Key Difference: ZIP is a format used to compress and archive a file. Whereas, archive is the process where one or more computer files along with the metadata are composed to make a single file.

“.zip” or “.ZIP” and the MIME media type application/zip are its file extensions. The ZIP file format permits a number of compression algorithms. The ZIP format was created by Phil Katz in 1989. It supports compression methods such as DEFLATE, BZIP2, LZMA (EFS), WavPack, PPMd, etc. It supports Password-based symmetric encryption. ZIP can be used to archive multiple files. Compression of files is optional when archiving the files.

The minimum size of a .ZIP file is 22 bytes. The maximum size for both the archive file and the individual files inside it is 4 GiB minus 1 byte for standard .ZIP and 16 EiB minus 1 byte for ZIP64. ZIP supports Password-based symmetric encryption. To provide greater protection against data loss, the ZIP format uses a 32-bit CRC algorithm and includes two copies of the directory structure of the archive. In addition, the user has the option to apply different compression algorithms to different file types to obtain better compression.

Archive files are used to collect multiple data files together into a single file. It provides easier portability and storage, and uses less storage space. Archive files often store directory structures, error detection and correction information; and arbitrary comments. They are created by file archiver software, optical disc authoring software, and disk image software. Features supported by various kinds of archives include file concatenation, file spanning, checksums, source volume and medium information, data compression, encryption, self-extraction, self-installation, directory structure information, package notes and description, and other meta-data.
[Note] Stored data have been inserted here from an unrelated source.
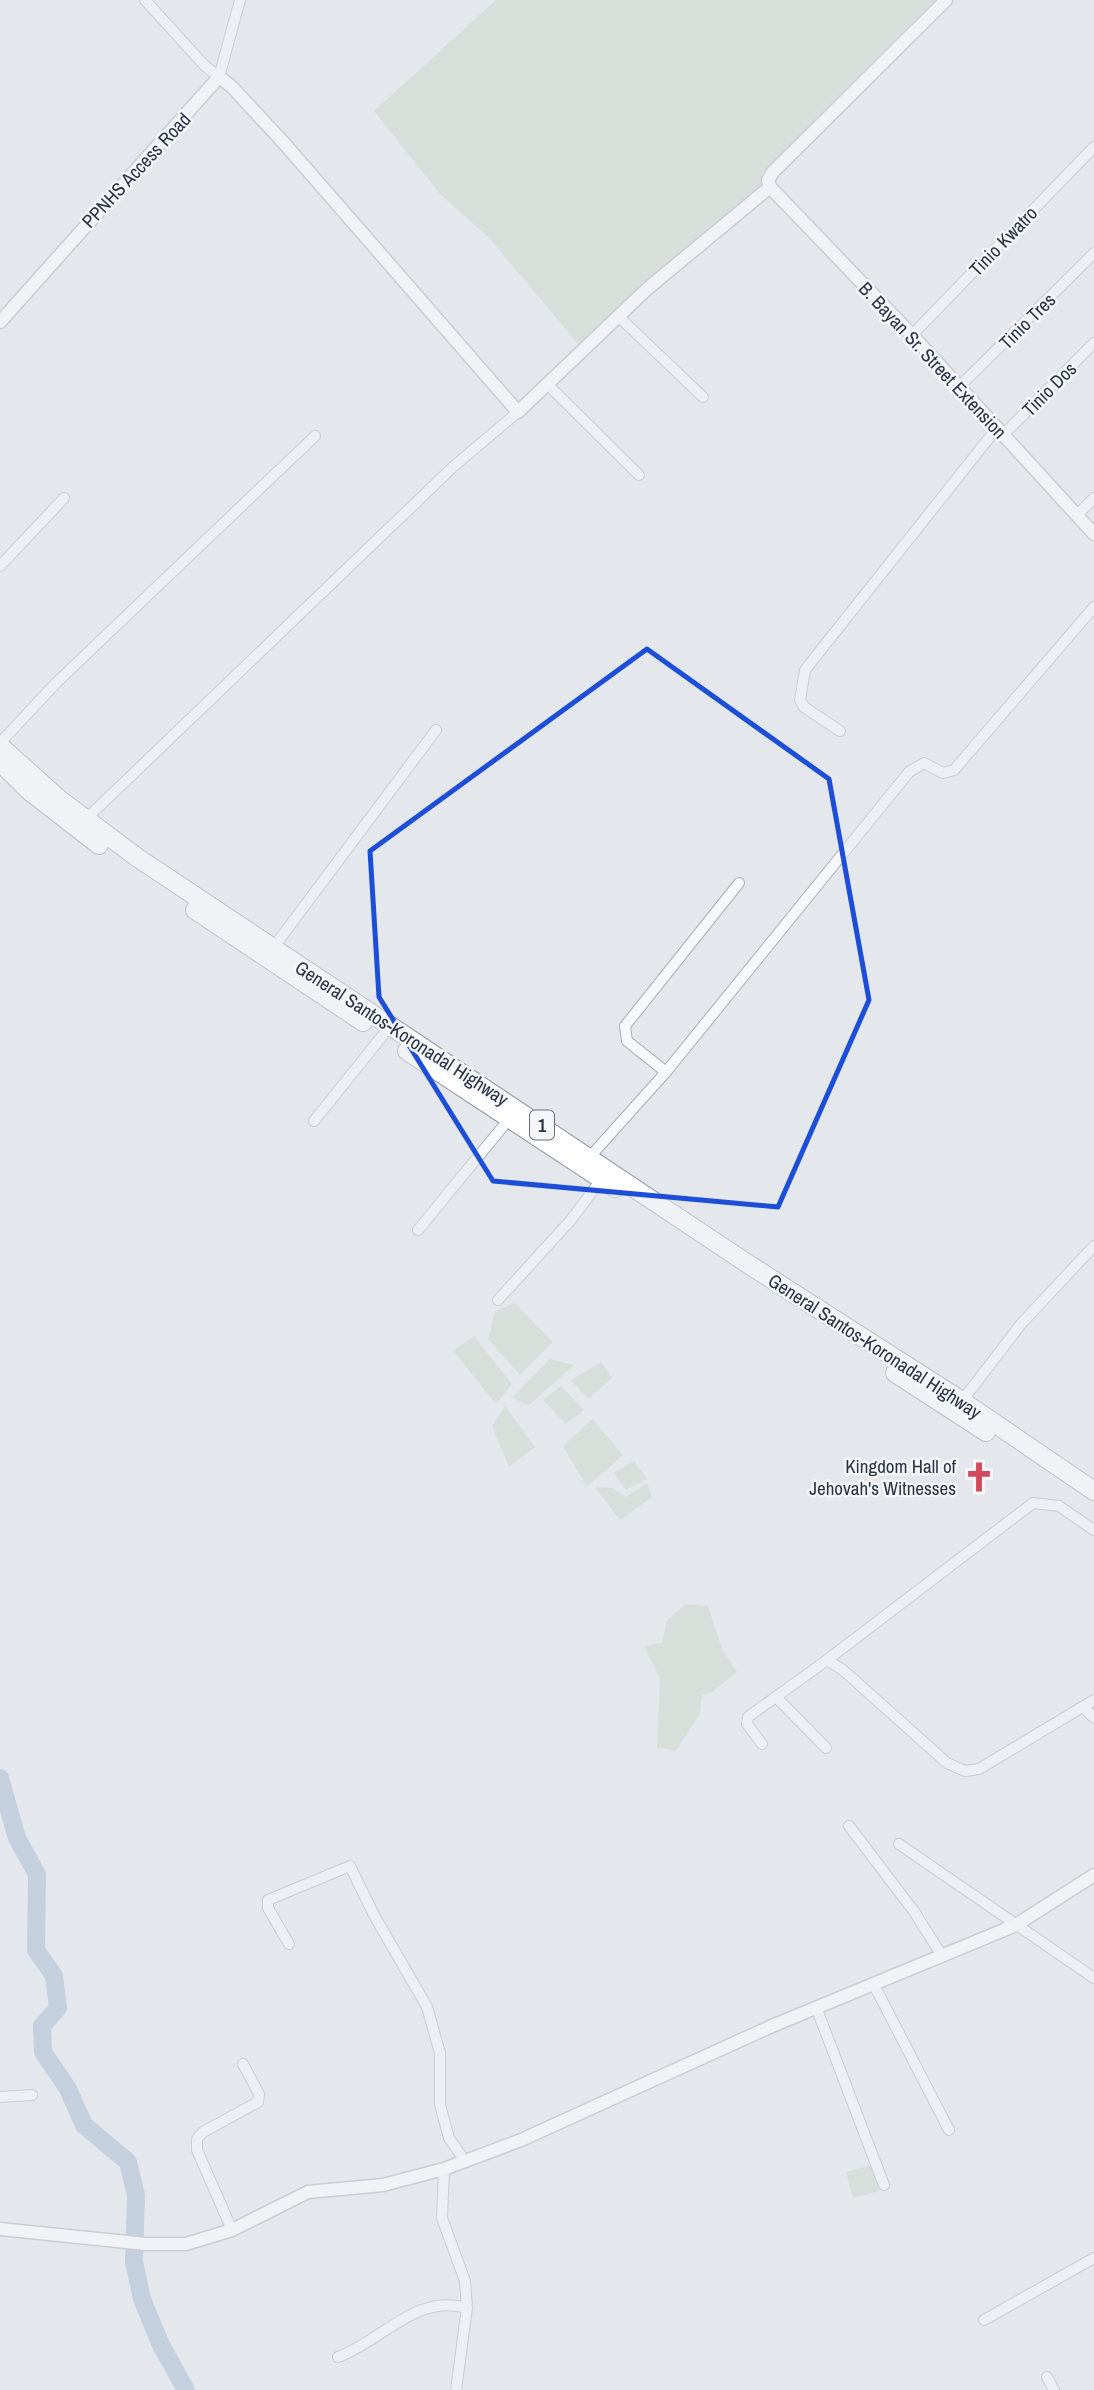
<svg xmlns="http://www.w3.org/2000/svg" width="1094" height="2390" viewBox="0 0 1094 2390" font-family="'Archivo Narrow',sans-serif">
<rect width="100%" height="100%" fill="#e4e7ec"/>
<!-- green -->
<g fill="#c9d6c5">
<polygon points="496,0 935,0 763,172 761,186 580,346 489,238 441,195 374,111"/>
<polygon points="515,1303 553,1342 520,1375 488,1339 495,1311"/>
<polygon points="474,1336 512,1384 496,1404 453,1351"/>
<polygon points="550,1359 574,1365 528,1406 513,1397"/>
<polygon points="601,1362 612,1378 588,1399 571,1380"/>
<polygon points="561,1386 584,1410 566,1424 543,1400"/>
<polygon points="505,1406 535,1447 509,1467 492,1426"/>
<polygon points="592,1419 623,1455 587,1487 563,1446"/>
<polygon points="634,1461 647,1479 626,1490 614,1473"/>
<polygon points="647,1483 652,1497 620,1520 595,1487 613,1488 626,1497"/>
<polygon points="686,1604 708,1606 722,1649 737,1672 712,1692 702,1695 700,1713 676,1751 657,1748 660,1678 644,1646 662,1643 667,1620"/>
<polygon points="872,2165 879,2191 853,2198 846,2172"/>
</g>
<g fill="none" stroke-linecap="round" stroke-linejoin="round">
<!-- river -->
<polyline stroke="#9fb4cc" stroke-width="18" points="0,1778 17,1838 37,1874 36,1950 54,1976 58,2008 42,2026 43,2052 68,2089 84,2125 128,2162 136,2195 134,2262 142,2299 161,2345 186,2390"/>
<!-- street casing -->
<g stroke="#a9aeb7" stroke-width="12">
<g id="street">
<polyline points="145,0 205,66 219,77 240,0"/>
<polyline points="618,316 703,397"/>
<polyline points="912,335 1094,147"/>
<polyline points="547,384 639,475"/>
<polyline points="959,387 1094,253"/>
<polyline points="1003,435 1094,343"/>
<polyline points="1077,515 1094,498"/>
<polyline points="0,566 64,498"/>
<polyline points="840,731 804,707 800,700 805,670 997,428"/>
<polyline points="0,743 56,683 315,436"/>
<polyline points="85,820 454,466 518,412"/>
<polyline points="273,948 436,730"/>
<polyline points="666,1072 627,1041 625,1026 739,883"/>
<polyline points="314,1121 383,1035"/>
<polyline points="588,1159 666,1072 909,772 924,763 943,773 954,770 1094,607"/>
<polyline points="418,1230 509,1119"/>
<polyline points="498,1300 570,1221 604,1176"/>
<polyline points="962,1401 1021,1324 1094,1246"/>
<polyline points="827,1660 1033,1503 1059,1506 1094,1530"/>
<polyline points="776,1697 826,1748"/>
<polyline points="1083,1707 1094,1718"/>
<polyline points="762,1744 747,1724 748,1717 827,1660 843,1670 947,1763 965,1771 979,1769 1094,1700"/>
<polyline points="849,1826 913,1910 941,1954"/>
<polyline points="899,1844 1094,1978"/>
<polyline points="289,1944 268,1908 268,1900 350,1866 374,1915 427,2007 440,2053 440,2105 449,2138 465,2161"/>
<polyline points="873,1983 949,2130"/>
<polyline points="816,2007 884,2185"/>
<polyline points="0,2097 32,2095"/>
<polyline points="232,2230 197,2150 197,2139 203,2132 258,2102 259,2094 243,2064"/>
<polyline points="984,2320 1094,2258"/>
<path d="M338 2357C382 2341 416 2293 467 2308L465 2281 442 2218 444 2169"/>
<polyline points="1047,2377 1054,2390"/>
<polyline points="456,2390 467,2308"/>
</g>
</g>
<!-- secondary casing -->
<g stroke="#a9aeb7" stroke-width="15">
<g id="secondary">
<polyline points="770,187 912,335 1094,534"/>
<polyline points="770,187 768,180 773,172 946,0"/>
<polyline points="0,322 219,77 231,86 283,142 518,412 647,289 770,187"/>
<polyline points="0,2229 146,2244 186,2244 232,2230 308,2192 383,2185 444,2169 521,2140 772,2026 1016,1925 1094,1875"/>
</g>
</g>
<!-- highway casing -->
<g stroke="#8b94a3" stroke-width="20">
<g id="highway">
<polyline points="0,746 59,799 138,858 748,1264 962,1401 1094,1491"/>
<polyline points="0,762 28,790 99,845"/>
<polyline points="195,910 363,1022"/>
<polyline points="407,1051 615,1188"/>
<polyline points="895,1373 986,1432"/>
</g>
</g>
<!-- street -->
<use href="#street" stroke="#f7f8fa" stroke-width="10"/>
<!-- secondary -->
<use href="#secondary" stroke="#fff" stroke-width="12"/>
<!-- highway -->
<use href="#highway" stroke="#fff" stroke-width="18"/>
</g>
<!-- marked area -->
<path d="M0 0H1094V2390H0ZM647 649 829 779 869 1000 778 1207 493 1181 379 997 370 851Z" fill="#e4e7ec" fill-opacity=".55" fill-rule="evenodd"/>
<path fill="none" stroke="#1d4ed8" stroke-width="5" stroke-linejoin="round" d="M647 649 829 779 869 1000 778 1207 493 1181 379 997 370 851Z"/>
<!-- icons -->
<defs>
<g id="church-bare" transform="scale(2.415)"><path d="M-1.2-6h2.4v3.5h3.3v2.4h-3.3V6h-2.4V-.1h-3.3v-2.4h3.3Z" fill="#d1495b" stroke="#f4f6f9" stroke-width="2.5" paint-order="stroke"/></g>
</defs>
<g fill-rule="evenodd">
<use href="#church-bare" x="979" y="1477"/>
</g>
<g text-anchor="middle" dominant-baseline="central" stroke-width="5" stroke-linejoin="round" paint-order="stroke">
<!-- shield labels -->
<rect fill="#f4f6f9" stroke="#676e7b" stroke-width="2" x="530" y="1110.5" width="24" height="29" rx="5"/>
<g font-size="18" font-weight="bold" fill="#2b3445">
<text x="542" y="1125">1</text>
</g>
<!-- street labels -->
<g font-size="19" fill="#2b3445" stroke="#f4f6f9">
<text transform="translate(136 170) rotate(-47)">PPNHS Access Road</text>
<text transform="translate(1003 241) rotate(-46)">Tinio Kwatro</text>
<text transform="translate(1027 321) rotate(-45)">Tinio Tres</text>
<text transform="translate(933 360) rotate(47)">B. Bayan Sr. Street Extension</text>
<text transform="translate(1049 389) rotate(-45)">Tinio Dos</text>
<text transform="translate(402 1033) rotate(33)">General Santos-Koronadal Highway</text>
<text transform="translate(875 1346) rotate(33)">General Santos-Koronadal Highway</text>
</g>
<!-- poi labels -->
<g font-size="19" fill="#2b3445" stroke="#f4f6f9" text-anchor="end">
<text x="956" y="1466">Kingdom Hall of<tspan x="956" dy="22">Jehovah's Witnesses</tspan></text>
</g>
</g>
</svg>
An archive format is the file format of an archive file. There are many programs and applications that provide archive features. There are different types of archives, such as:

  • Compression only formats only compress files.
  • Archiving only formats only concatenate files.
  • Software packaging formats are used to create software packages that may be self-installing files.
  • Multi-function formats can compress, concatenate, create error detection, encrypt, and recovery information, and package the archive into self-extracting and self-expanding files.
  • Disk image formats are used to create disk images of mass storage volumes.

Windows platform use the most widely-used archive format, ZIP; other formats are CAB, RAR, and ACE. Unix operating systems use the tar file format; ar, and shar to concatenate files; and gzip format is used to compress files. On Apple Macintosh computers, ZIP is now natively used in Mac OS X 10.3+, though StuffIt was more common in previous versions.